- CONSIGNE -
Présentez sous forme de liste numérotée les lignes des entrées allant de celle qui contient « Conversiones de vehículos » jusqu'à celle qui contient « 2. Cách chăm sóc hoa cẩm tú cầu », ces deux lignes incluses et sans les lignes vides.

- DONNÉES SOURCES -
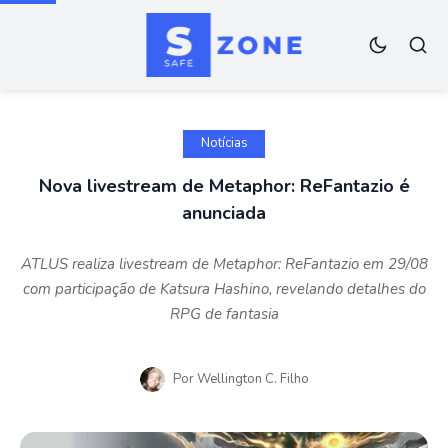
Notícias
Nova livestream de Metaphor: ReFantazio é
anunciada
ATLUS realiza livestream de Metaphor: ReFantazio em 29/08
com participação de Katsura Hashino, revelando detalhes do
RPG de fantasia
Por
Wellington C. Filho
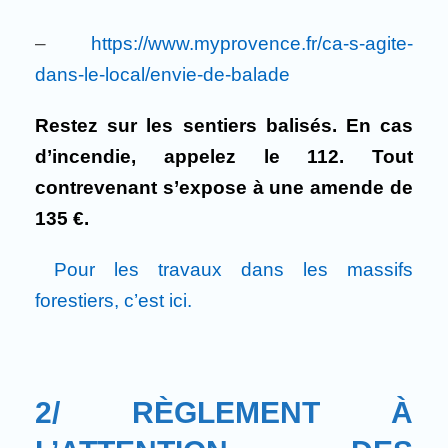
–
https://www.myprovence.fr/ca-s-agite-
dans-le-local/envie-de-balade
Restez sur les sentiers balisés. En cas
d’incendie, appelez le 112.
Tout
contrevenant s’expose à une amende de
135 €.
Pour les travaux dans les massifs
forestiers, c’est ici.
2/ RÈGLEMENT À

...

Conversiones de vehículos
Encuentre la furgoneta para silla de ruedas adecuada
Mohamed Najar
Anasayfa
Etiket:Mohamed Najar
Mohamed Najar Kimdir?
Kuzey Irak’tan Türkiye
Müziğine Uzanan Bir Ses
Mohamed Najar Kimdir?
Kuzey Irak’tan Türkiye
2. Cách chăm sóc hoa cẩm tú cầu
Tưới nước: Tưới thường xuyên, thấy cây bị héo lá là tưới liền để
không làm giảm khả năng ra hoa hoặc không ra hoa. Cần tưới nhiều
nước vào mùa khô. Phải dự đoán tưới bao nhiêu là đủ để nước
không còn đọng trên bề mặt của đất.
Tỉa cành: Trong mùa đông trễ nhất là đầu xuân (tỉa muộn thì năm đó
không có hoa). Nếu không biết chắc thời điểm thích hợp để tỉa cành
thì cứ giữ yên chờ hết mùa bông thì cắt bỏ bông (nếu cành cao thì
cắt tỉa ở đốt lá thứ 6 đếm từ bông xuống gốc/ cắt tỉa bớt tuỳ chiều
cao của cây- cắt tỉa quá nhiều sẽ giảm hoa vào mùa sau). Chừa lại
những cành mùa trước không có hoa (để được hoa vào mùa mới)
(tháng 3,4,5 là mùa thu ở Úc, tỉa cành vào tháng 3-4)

- RÉPONSE -
1. Conversiones de vehículos
2. Encuentre la furgoneta para silla de ruedas adecuada
3. Mohamed Najar
4. Anasayfa
5. Etiket:Mohamed Najar
6. Mohamed Najar Kimdir?
7. Kuzey Irak’tan Türkiye
8. Müziğine Uzanan Bir Ses
9. Mohamed Najar Kimdir?
10. Kuzey Irak’tan Türkiye
11. 2. Cách chăm sóc hoa cẩm tú cầu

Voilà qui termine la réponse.